Task requirements | The answer is the set of lines that include "Ubuntu", copied from the data below.
:::::
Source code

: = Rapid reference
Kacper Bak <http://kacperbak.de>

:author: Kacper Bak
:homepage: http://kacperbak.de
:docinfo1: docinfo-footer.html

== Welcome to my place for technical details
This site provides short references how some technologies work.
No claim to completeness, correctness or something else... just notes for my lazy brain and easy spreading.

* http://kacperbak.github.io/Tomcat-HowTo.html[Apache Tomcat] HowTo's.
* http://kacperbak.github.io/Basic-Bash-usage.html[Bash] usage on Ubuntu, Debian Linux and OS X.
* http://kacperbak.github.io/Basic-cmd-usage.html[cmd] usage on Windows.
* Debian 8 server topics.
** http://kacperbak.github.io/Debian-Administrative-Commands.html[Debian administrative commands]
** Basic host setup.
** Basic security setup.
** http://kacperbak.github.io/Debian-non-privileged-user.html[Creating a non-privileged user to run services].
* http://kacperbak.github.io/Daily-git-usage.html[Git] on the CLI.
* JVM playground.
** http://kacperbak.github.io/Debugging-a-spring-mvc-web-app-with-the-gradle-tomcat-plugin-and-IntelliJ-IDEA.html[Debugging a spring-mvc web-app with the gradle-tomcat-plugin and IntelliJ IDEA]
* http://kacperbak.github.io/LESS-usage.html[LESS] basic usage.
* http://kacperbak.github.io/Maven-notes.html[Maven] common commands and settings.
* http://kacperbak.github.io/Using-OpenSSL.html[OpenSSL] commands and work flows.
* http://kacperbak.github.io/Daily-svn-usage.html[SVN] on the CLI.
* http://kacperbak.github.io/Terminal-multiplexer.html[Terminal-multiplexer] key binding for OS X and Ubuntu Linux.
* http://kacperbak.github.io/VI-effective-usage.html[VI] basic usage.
:::::
Reply |
* http://kacperbak.github.io/Basic-Bash-usage.html[Bash] usage on Ubuntu, Debian Linux and OS X.
* http://kacperbak.github.io/Terminal-multiplexer.html[Terminal-multiplexer] key binding for OS X and Ubuntu Linux.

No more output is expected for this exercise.